I put a pretty high price on the question because I know it is complex. i can pay a bit more,but in my initial question I had asked about the tax implications of three scenarios. When you decided to take on the question as asked with the amount placed on the question, my hope was that I would get a comprehensive answer to the three scenarios.
when the trustee abandons the property and closes his file, then do not i still own the property, especially if I do a work out with the bank and keep paying on the debt?
in one of my three scenarios, i work out a deal with the mortgage company. in that scenario I end up continuing to own the properties. then at some point in the future, i sell the properties. in this scenario, i assume that I would indeed have to pay capital gains tax as well as recapture of depreciation.
my tax liability for the different scenarios will make a big difference as i decide whether to let them foreclose, do a short sale or do a loan modification/principal reduction with the bank and then continue to own the properties.
Unless you tell me differently, then from your answer it does not matter how long I continue to collect rents, manage the property and whether or not i work out a loan mod with the bank. i will owe no taxes on the disposition of the property if/when i sell it for a gain in the future. this does not make sense to me,but i sure like the concept.
normally, i am sure that most people would just let the property go into foreclosure, but iif I can work a deal with the bank, then i think i should. just wanted to know the tax implications of doing that.
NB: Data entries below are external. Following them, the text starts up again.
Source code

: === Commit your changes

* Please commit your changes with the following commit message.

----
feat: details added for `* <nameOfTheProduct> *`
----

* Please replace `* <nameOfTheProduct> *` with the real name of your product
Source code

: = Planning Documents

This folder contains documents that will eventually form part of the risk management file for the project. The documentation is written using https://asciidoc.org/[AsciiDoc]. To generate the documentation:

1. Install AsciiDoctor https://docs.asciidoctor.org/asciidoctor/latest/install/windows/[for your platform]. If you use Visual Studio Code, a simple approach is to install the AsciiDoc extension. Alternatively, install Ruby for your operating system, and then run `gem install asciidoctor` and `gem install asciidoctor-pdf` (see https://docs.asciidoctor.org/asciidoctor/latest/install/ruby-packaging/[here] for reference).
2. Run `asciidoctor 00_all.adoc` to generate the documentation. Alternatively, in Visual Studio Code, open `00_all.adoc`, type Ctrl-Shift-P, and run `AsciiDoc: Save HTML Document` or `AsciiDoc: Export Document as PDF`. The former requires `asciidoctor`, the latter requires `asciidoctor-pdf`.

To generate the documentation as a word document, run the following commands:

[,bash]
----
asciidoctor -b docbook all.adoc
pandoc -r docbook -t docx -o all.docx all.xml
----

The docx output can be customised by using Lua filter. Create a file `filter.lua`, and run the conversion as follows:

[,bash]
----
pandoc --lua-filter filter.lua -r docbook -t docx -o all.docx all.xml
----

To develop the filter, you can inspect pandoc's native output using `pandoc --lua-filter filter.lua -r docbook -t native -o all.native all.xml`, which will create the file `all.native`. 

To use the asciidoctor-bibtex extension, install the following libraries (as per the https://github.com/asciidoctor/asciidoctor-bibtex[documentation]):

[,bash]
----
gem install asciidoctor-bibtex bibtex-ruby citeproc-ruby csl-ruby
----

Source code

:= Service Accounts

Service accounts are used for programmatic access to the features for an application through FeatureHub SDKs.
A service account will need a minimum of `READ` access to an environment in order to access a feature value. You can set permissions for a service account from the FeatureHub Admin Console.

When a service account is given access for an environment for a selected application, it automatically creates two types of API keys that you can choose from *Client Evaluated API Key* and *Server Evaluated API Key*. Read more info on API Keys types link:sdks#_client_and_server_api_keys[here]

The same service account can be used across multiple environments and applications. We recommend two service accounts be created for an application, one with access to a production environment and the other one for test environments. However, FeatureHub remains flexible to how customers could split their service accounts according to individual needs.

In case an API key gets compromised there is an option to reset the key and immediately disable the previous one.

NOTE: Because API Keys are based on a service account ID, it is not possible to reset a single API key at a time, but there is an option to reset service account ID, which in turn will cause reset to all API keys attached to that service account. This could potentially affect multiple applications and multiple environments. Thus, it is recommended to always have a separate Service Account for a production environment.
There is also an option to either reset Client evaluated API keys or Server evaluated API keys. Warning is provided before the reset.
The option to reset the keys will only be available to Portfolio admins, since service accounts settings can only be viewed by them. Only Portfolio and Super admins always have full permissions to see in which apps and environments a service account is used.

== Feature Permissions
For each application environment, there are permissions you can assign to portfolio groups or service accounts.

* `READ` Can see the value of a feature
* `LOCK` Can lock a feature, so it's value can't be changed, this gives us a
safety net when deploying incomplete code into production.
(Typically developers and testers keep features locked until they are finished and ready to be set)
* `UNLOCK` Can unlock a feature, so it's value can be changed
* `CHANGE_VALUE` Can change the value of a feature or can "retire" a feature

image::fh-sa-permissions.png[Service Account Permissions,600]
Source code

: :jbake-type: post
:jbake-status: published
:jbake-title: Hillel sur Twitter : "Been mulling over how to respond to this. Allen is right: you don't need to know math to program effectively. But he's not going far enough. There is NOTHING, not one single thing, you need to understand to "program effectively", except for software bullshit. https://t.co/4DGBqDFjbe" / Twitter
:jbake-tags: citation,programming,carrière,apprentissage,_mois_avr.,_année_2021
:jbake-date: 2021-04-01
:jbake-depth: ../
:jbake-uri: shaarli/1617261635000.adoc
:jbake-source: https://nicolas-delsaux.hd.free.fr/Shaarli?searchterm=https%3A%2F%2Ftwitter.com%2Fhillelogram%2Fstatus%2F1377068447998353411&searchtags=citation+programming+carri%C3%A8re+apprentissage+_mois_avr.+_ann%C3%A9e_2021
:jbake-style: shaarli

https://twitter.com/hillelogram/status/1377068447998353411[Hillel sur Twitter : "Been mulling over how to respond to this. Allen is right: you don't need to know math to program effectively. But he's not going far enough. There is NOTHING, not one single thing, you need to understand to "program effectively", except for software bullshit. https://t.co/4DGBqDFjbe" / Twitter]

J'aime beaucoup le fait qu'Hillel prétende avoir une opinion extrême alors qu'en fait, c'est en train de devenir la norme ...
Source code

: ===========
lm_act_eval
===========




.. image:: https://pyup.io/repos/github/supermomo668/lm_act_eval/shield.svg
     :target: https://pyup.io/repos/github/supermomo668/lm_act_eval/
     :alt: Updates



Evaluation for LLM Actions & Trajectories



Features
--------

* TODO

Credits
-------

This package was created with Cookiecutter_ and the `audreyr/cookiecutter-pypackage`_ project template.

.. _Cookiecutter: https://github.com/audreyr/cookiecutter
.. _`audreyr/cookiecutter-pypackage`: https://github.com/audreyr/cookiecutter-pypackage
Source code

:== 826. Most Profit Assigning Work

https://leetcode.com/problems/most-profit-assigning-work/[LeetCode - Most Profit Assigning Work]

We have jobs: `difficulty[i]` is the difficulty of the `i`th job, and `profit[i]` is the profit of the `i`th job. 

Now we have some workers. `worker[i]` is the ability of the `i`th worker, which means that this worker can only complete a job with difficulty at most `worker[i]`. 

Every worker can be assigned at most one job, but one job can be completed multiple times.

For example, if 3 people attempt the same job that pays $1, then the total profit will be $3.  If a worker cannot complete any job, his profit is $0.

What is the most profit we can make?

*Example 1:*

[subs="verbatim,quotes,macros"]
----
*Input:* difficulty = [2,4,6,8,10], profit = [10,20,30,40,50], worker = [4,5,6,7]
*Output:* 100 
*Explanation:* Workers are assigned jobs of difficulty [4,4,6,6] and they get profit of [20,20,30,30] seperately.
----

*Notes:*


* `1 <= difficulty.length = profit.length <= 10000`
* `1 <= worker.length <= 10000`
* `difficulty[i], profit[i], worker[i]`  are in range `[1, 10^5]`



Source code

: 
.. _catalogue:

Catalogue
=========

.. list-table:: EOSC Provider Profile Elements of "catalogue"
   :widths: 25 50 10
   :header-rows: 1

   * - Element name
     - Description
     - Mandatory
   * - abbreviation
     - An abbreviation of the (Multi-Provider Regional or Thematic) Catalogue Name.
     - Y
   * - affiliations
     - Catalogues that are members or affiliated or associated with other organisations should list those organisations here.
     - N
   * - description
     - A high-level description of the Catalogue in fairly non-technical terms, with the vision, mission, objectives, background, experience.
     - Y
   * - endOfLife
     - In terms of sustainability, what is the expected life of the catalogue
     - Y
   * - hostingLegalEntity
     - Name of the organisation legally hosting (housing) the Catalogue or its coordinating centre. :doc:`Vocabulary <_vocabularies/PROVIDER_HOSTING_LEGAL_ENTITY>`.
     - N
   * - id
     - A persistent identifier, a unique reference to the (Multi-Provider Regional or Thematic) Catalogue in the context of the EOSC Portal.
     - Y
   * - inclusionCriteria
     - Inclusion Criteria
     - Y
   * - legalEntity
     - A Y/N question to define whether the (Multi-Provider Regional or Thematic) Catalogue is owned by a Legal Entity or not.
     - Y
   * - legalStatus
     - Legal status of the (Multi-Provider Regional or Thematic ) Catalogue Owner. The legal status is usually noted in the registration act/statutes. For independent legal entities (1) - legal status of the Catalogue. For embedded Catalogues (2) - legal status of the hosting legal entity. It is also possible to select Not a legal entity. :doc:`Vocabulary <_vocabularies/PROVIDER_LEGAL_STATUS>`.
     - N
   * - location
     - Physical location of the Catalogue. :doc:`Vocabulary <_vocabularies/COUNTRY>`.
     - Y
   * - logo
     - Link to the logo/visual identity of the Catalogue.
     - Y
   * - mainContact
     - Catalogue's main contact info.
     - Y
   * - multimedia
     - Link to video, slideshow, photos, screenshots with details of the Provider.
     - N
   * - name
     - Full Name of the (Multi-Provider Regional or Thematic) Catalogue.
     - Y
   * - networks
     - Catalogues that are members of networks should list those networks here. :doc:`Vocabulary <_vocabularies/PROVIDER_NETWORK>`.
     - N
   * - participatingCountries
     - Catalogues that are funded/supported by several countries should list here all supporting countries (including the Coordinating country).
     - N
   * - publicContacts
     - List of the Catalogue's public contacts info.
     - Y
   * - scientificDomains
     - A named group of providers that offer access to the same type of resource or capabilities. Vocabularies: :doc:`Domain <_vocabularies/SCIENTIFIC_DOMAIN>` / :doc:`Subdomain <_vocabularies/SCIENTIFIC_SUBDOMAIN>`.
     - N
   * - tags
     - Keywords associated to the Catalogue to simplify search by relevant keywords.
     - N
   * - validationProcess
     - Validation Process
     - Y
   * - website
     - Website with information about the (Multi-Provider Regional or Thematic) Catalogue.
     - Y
When an individual debtor files bankruptcy under Chapter 7, a new taxable entity is created that is separate and distinct from the debtor. All property owned by the debtor at the time the bankruptcy case is initiated passes by operation of the Bankruptcy Code to the bankruptcy estate and the transfer is not treated as a taxable disposition. Thus, the transfer does not require income tax to be paid on the gain in the assets involved. Nor does the transfer trigger income tax liability from the recapture of depreciation.
I understand this answer. Please confirm whether it makes a difference if i keep paying on the property, do a work out with the bank and then sell it years later. I would assume that it does matter. My tax obligation will affect what deal I would be willing to work out with the bank,and I want to pay the taxes due and not do something that will get me in trouble with the IRS. Once you get back to me, then I pay and accept with good feedback. Thank you very much.